======== Available records ========

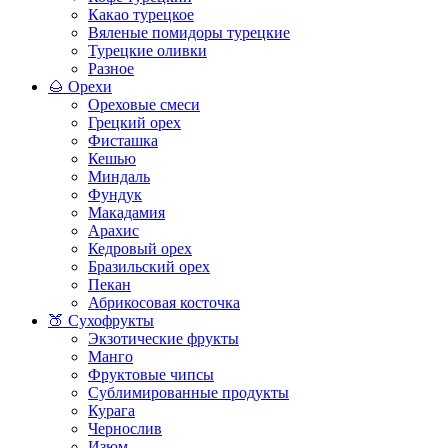
Какао турецкое
Вяленые помидоры турецкие
Турецкие оливки
Разное
🌰 Орехи
Ореховые смеси
Грецкий орех
Фисташка
Кешью
Миндаль
Фундук
Макадамия
Арахис
Кедровый орех
Бразильский орех
Пекан
Абрикосовая косточка
🍑 Сухофрукты
Экзотические фрукты
Манго
Фруктовые чипсы
Сублимированные продукты
Курага
Чернослив
Изюм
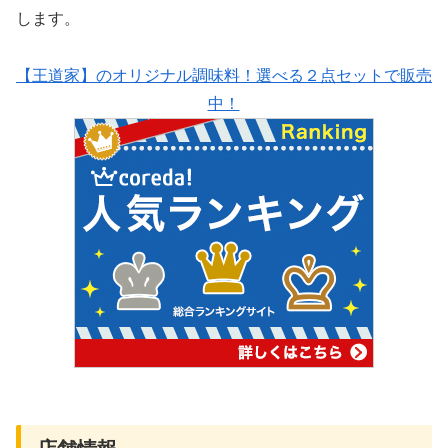
します。
【王道家】のオリジナル調味料！選べる２点セットで販売
中！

========

What you will do>
Please write out all of the data verbatim, with no pictures in the copy.

Exercise response>
Какао турецкое
Вяленые помидоры турецкие
Турецкие оливки
Разное
🌰 Орехи
Ореховые смеси
Грецкий орех
Фисташка
Кешью
Миндаль
Фундук
Макадамия
Арахис
Кедровый орех
Бразильский орех
Пекан
Абрикосовая косточка
🍑 Сухофрукты
Экзотические фрукты
Манго
Фруктовые чипсы
Сублимированные продукты
Курага
Чернослив
Изюм
します。
【王道家】のオリジナル調味料！選べる２点セットで販売
中！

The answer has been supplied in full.